(TEXT BLOCK)

Welcome to the official repository for our paper!
-
💻 Project Page: For more details, visit the official project page.
-
📝 Read the Paper: You can find the paper here.
-
🚀 Try Our Demo: Explore our models trained with the PIPE dataset, now available on Huggingface Spaces.
-
🏋️♂️ Use Trained Models: See how to use our trained model weights in the Trained Models section.
-
🗂️ Use the PIPE Dataset: For more details, see the PIPE Dataset section.
We release our trained models:
- addition-base-model: Trained on the PIPE dataset, specifically designed for object addition.
- addition-finetuned-model: The addition-base-model fine-tuned on a MagicBrush addition subset.
- general-base-model: Trained on the combined PIPE and InstructPix2Pix datasets, intended for general editing.
- general-finetuned-model: The general-base-model fine-tuned on the full MagicBrush dataset.
Our models are simple to run using the InstructPix2Pix pipeline:
from diffusers import StableDiffusionInstructPix2PixPipeline, EulerAncestralDiscreteScheduler
import torch
import requests
from io import BytesIO
from PIL import Image
model_name = "paint-by-inpaint/add-base" # addition-base-model
# model_name = "paint-by-inpaint/add-finetuned-mb" # addition-finetuned-model
# model_name = "paint-by-inpaint/general-base" # general-base-model
# model_name = "paint-by-inpaint/general-finetuned-mb" # general-finetuned-model
diffusion_steps = 50
device = "cuda"

(End TEXT BLOCK)

*EXPLORE THE MATERIAL*:
(1) In the PIPE repository text, shorten the paragraph beginning "We release our trained models" into a single sentence that keeps each model's name and training details.
(2) Carry on the PIPE repository text from the point where it stops.

(GIVEN DATA)

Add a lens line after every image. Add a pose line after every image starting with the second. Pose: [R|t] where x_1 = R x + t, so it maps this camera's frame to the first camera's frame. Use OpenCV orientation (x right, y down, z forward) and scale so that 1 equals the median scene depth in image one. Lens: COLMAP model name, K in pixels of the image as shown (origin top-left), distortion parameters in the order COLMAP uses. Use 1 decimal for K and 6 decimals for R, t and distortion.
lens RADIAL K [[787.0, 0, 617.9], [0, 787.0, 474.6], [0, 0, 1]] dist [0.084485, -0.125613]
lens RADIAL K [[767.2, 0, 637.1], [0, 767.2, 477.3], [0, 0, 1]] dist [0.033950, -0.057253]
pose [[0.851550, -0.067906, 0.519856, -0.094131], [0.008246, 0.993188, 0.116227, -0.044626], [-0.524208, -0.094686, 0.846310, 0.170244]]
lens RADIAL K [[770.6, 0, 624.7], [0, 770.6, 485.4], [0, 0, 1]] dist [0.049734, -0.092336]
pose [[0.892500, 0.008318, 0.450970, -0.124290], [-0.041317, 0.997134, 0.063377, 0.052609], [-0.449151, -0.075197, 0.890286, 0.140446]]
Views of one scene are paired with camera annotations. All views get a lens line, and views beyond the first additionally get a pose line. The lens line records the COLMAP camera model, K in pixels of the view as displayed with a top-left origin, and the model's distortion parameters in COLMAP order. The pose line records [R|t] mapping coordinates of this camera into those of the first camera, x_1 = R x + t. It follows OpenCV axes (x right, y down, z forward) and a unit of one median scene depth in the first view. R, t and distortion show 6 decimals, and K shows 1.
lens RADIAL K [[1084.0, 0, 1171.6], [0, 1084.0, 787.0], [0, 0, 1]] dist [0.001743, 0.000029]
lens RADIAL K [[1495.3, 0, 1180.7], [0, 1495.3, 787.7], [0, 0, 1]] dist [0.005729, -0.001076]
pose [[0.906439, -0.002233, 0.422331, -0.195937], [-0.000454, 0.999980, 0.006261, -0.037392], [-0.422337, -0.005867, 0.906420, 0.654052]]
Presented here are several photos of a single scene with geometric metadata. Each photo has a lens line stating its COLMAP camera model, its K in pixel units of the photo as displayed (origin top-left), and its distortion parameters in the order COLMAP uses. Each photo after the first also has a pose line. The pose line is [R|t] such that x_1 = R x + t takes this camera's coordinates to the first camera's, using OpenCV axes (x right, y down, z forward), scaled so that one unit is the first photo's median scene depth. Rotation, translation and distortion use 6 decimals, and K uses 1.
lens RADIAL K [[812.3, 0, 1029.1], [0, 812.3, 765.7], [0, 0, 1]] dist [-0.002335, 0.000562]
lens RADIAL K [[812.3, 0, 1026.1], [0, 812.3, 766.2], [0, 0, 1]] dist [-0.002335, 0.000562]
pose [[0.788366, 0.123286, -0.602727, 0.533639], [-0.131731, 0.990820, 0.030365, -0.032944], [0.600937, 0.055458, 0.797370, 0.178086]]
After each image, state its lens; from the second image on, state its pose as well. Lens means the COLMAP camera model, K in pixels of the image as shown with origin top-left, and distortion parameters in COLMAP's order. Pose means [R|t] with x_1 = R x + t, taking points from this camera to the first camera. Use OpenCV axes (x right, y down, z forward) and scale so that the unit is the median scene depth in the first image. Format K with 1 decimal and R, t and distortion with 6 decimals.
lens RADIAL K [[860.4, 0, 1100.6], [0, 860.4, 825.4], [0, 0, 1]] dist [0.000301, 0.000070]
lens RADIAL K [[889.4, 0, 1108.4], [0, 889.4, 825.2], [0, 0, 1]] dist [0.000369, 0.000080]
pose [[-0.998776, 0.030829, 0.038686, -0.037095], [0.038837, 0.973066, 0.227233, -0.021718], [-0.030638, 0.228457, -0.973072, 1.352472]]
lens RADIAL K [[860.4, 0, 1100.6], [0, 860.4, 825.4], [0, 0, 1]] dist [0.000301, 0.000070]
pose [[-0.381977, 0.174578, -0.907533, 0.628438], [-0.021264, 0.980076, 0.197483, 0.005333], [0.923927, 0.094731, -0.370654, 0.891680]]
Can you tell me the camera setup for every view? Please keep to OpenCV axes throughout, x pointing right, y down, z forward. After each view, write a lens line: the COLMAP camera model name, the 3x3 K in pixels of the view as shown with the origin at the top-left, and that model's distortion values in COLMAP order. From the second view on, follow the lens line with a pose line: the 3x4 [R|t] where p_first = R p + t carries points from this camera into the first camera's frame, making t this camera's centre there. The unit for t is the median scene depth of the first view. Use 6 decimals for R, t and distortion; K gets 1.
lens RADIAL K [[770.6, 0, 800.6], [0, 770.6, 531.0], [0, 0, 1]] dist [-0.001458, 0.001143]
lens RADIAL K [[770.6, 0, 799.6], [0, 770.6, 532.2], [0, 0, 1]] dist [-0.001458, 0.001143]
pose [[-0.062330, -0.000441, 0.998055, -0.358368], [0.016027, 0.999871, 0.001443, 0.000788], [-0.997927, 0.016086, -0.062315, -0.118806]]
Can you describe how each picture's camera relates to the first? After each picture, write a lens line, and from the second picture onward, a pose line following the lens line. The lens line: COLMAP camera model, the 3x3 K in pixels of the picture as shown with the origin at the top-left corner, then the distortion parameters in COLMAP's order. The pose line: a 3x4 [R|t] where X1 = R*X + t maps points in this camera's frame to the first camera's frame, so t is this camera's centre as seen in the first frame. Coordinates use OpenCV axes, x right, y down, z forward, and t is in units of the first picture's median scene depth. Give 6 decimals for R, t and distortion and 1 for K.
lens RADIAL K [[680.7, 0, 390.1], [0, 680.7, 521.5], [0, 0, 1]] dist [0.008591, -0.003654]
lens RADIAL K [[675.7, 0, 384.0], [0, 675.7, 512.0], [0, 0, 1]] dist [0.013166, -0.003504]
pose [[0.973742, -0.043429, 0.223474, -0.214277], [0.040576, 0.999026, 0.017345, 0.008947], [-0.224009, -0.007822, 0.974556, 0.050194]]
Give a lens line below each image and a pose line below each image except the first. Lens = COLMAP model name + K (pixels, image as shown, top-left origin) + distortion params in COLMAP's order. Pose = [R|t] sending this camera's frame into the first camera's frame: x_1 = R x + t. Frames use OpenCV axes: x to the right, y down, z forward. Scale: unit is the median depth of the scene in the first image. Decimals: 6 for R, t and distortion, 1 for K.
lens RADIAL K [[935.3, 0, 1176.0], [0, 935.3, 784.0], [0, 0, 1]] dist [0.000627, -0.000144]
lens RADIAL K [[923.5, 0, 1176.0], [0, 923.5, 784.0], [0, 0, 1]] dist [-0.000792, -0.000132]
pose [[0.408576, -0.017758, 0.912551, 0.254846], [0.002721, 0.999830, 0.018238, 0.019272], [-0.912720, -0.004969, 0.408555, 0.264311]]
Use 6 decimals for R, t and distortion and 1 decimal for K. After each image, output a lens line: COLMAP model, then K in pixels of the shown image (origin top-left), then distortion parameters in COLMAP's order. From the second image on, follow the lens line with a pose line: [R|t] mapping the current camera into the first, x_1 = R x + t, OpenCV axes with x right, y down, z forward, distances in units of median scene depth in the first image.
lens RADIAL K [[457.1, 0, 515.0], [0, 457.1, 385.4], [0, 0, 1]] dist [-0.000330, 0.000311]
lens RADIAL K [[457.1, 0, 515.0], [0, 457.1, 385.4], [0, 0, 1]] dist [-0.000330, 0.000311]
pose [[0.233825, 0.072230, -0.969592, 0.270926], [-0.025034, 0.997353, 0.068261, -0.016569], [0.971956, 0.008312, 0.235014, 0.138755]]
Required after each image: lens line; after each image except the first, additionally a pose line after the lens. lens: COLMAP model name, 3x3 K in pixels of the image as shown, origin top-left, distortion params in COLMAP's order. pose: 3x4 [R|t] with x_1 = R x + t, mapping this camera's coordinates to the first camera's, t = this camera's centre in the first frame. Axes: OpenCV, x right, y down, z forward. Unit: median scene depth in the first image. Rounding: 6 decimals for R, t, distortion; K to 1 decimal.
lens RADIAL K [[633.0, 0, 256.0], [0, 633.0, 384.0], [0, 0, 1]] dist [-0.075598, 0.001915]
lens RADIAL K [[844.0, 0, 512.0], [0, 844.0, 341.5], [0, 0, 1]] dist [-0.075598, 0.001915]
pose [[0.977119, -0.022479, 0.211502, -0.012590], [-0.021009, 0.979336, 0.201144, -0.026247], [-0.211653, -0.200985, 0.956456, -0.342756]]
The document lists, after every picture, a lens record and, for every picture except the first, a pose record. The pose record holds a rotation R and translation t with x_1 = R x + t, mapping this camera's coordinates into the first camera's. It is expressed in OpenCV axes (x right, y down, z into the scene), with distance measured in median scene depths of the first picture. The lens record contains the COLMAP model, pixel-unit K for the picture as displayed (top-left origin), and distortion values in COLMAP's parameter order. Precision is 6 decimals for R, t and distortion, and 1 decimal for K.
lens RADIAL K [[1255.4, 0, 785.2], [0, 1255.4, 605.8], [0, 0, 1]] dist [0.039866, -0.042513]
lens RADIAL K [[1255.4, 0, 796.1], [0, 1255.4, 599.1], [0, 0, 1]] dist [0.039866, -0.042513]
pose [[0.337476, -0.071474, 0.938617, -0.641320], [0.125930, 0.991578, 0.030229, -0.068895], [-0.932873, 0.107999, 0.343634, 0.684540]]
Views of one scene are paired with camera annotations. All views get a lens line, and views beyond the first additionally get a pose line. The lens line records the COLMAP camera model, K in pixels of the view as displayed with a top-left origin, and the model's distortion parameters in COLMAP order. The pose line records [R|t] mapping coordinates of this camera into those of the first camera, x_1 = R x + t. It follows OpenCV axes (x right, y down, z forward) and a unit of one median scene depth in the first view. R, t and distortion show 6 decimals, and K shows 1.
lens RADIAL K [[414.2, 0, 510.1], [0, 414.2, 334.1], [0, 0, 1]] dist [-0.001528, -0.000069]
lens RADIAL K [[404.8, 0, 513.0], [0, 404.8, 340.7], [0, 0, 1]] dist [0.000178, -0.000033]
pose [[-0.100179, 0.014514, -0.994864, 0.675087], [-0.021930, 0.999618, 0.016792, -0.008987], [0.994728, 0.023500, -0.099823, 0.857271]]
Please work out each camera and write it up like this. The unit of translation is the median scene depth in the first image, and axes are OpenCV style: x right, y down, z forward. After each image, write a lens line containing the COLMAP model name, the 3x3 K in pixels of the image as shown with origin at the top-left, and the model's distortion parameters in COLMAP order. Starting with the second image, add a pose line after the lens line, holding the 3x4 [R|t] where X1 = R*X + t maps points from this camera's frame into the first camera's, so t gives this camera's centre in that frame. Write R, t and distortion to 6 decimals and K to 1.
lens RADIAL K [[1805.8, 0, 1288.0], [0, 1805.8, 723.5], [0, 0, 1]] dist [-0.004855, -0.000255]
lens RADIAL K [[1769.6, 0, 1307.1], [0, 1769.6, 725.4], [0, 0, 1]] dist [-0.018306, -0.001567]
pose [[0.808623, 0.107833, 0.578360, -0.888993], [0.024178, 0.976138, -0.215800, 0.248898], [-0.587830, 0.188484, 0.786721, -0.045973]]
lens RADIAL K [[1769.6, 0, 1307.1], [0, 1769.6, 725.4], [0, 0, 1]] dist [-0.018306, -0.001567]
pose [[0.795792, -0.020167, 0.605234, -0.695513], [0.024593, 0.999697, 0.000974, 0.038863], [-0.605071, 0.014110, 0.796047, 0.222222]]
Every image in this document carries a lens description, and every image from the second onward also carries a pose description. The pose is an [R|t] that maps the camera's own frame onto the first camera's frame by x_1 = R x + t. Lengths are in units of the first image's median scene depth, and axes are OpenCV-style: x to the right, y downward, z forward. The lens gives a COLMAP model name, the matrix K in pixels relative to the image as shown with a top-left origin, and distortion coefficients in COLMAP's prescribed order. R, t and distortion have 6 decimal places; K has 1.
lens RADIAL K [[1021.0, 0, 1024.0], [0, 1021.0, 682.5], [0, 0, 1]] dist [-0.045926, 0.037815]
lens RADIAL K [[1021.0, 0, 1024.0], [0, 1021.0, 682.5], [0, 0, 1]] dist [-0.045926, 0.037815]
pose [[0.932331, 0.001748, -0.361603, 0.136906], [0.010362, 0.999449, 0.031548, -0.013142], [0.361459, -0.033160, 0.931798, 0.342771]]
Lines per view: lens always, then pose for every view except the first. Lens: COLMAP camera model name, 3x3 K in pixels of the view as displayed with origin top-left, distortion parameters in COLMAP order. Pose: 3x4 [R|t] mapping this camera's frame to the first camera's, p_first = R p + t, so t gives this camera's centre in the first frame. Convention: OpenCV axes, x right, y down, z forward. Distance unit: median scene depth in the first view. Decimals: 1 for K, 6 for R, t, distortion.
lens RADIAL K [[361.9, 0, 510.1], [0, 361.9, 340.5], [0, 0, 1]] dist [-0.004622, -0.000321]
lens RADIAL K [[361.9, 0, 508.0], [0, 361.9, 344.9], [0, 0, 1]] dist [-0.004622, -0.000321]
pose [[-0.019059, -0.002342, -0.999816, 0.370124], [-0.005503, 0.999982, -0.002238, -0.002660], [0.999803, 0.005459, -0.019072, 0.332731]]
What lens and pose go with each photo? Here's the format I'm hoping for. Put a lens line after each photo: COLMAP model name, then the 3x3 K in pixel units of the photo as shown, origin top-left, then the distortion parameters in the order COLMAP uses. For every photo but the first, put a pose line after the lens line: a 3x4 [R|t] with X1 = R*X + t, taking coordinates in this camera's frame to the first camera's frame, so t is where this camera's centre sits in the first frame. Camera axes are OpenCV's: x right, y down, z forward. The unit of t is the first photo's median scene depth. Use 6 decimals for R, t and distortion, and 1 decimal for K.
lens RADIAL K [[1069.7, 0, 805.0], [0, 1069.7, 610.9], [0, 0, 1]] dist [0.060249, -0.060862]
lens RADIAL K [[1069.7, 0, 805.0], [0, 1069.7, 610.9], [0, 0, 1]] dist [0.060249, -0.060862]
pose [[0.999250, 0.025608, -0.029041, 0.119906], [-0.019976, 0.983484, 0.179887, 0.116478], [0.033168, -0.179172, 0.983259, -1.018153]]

(End GIVEN DATA)

*ANSWER SET*:
(1) Four trained models are released: addition-base-model, trained on the PIPE dataset for object addition; addition-finetuned-model, that base model fine-tuned on a MagicBrush addition subset; general-base-model, trained on the combined PIPE and InstructPix2Pix datasets for general editing; and general-finetuned-model, that base model fine-tuned on the full MagicBrush dataset.

(2)
image_url = "https://paint-by-inpaint-demo.hf.space/file=/tmp/gradio/99cd3a15aa9bdd3220b4063ebc3ac05e07a611b8/messi.jpeg"
image = Image.open(BytesIO(requests.get(image_url).content)).resize((512, 512))
pipe = StableDiffusionInstructPix2PixPipeline.from_pretrained(model_name, torch_dtype=torch.float16, safety_checker=None).to(device)
pipe.scheduler = EulerAncestralDiscreteScheduler.from_config(pipe.scheduler.config)
# Generate the modified image
out_images = pipe(
"Add a royal silver crown",
image=image,
guidance_scale=7,
image_guidance_scale=1.5,
num_inference_steps=diffusion_steps,
num_images_per_prompt=1
).images
The PIPE (Paint by Inpaint Editing) dataset is a novel resource for image editing, specifically designed to enhance the process of seamlessly adding objects to images by following instructions. This extensive dataset, comprising approximately 1 million image pairs, includes both object-present and object-removed versions of images with over 1400 distinct object classes along with object addition language instructions with countless different object attributes. Unlike other editing datasets, PIPE consists of natural target images and maintains consistency between source and target images by construction.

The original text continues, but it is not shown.